■ Text provided
◆ ◆ ◆ ◆

The second major piece of the Kubernetes architecture, the cluster state, is the etcd key value store. etcd is consistent and highly available, and is designed to quickly and reliably provide Kubernetes access to critical cluster current and desired state. etcd is able to provide this distributed coordination of data through such core concepts as leader election and distributed locks. The Kubernetes API, via its API server, is in charge of updating objects in etcd that correspond to the RESTful operations of the cluster. This is very important to remember: the API server is responsible for managing what's stuck into Kubernetes' picture of the world. Other components in this ecosystem watch etcd for changes in order to modify themselves and enter into the desired state.

This is of particular important because every component we've described in the Kubernetes Master and those that we'll investigate in the nodes below are stateless, which means their state is stored elsewhere, and that elsewhere is etcd.

Kubernetes doesn't take specific action to make things happen on the cluster; the Kubernetes API, via the API server, writes into etcd what should be true, and then the various pieces of Kubernetes make it so. etcd provides this interface via a simple HTTP/JSON API, which makes interacting with it quite simple.

etcd is also important in considerations of the Kubernetes security model due to it existing at a very low layer of the Kubernetes system, which means that any component that can write data to etcd has root to the cluster. Later on, we'll look into how the Kubernetes system is divided into layers in order to minimize this exposure. You can consider etcd to underlay Kubernetes with other parts of the ecosystem such as the container runtime, an image registry, a file storage, a cloud provider interface, and other dependencies that Kubernetes manages but does not have an opinionated perspective on.

◆ ◆ ◆ ◆

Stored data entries
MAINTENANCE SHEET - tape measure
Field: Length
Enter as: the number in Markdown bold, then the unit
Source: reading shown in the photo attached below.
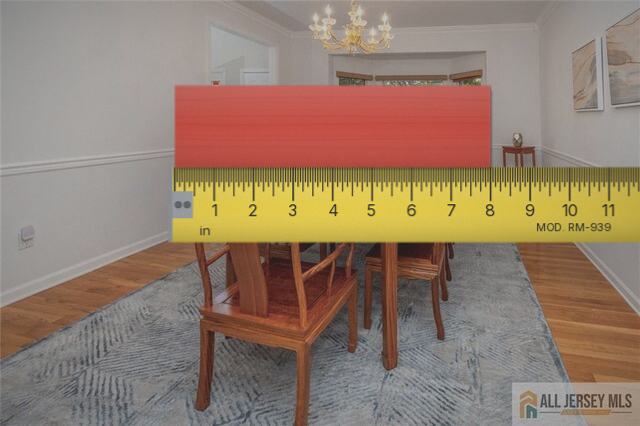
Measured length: **8** in
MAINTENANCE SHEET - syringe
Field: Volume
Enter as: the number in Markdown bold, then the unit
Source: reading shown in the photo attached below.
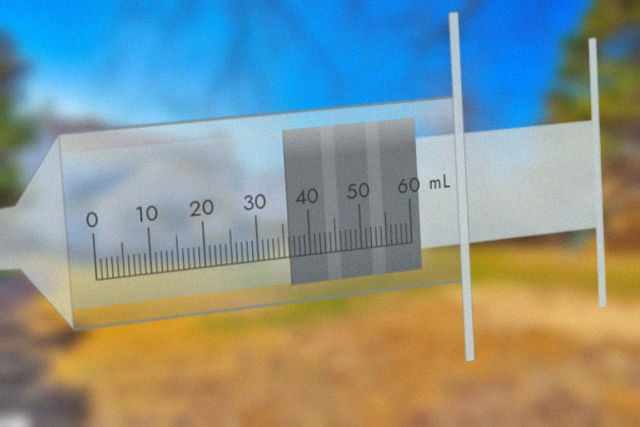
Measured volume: **36** mL
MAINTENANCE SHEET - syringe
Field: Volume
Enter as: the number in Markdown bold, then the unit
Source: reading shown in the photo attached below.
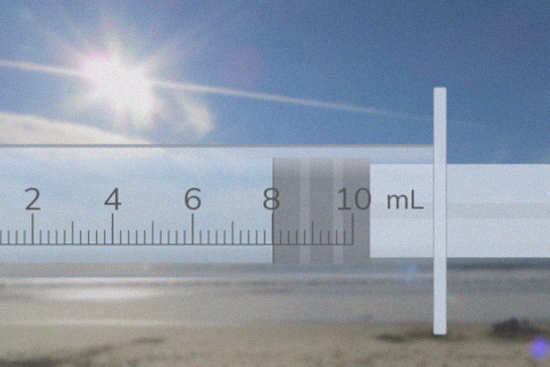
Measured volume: **8** mL
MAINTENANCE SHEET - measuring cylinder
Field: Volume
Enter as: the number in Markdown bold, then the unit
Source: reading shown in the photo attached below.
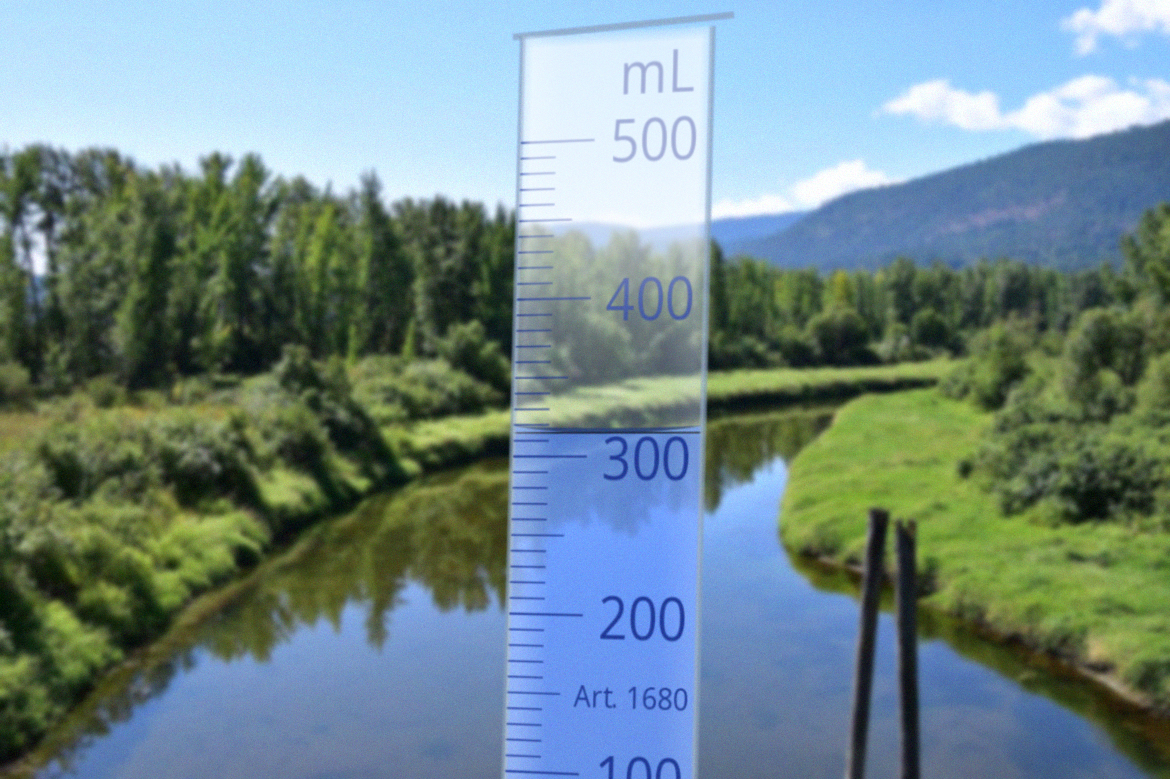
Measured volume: **315** mL
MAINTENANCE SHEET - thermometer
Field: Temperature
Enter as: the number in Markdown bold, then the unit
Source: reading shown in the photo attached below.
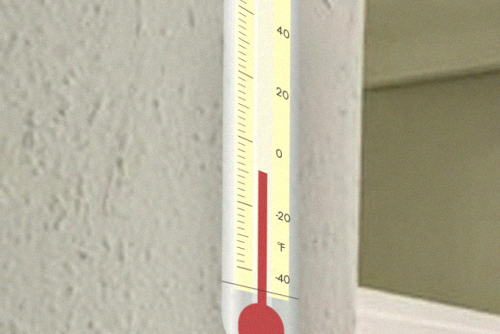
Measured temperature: **-8** °F
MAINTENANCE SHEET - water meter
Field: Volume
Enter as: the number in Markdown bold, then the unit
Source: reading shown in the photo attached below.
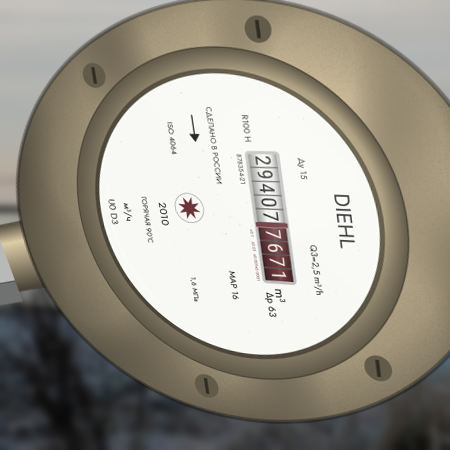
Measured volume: **29407.7671** m³
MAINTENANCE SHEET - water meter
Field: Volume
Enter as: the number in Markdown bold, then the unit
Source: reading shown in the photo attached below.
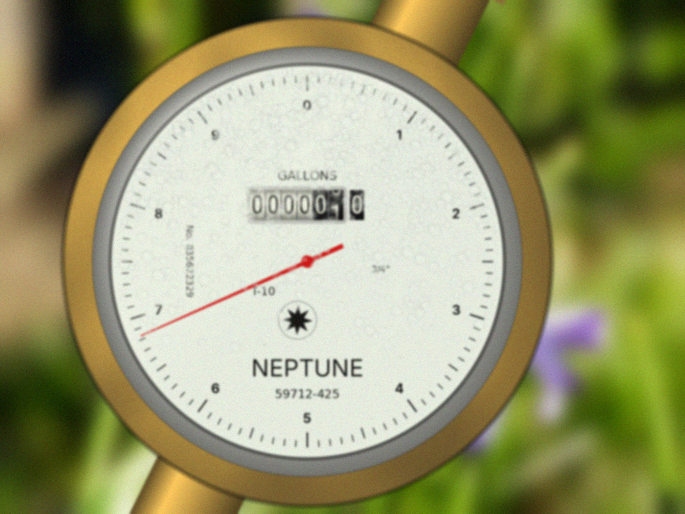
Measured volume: **6.8** gal
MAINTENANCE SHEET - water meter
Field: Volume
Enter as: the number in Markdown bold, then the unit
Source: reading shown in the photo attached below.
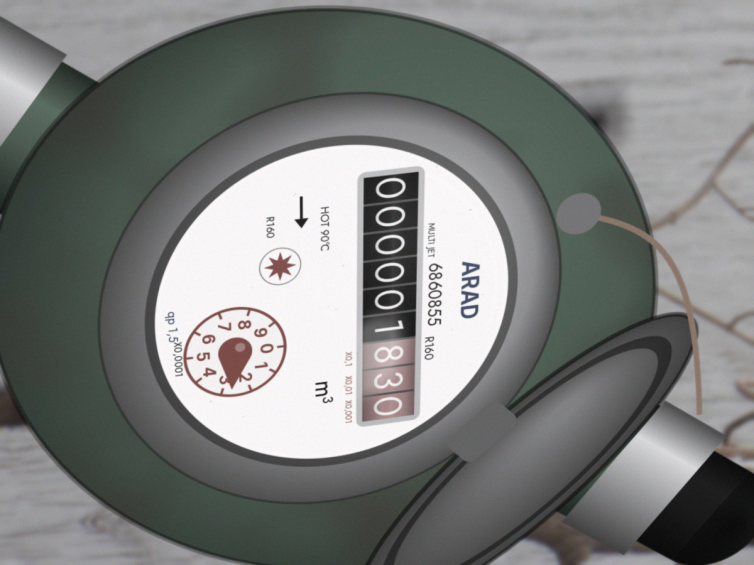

◆ ◆ ◆ ◆

■ Problems to work on
• A. Identify every part of the ecosystem that the passage on etcd specifically names as underlying Kubernetes together with etcd.
• B. Continue the passage on etcd in Kubernetes from the point at which it ends.

■ Responses in order
• A.
- The container runtime
- An image registry
- A file storage
- A cloud provider interface

• B.
In non-production Kubernetes clusters, you'll see single-node instantiations of etcd to save money on compute, simplify operations, or otherwise reduce complexity. It is essential to note however that a multi-master strategy of 2n+1 nodes is essential for production-ready clusters, in order to replicate data effectively across masters and ensure fault tolerance. It is recommended that you check the etcd documentation for more information.

Check out the etcd documentation here:  https://github.com/coreos/etcd/blob/master/Documentation/docs.md .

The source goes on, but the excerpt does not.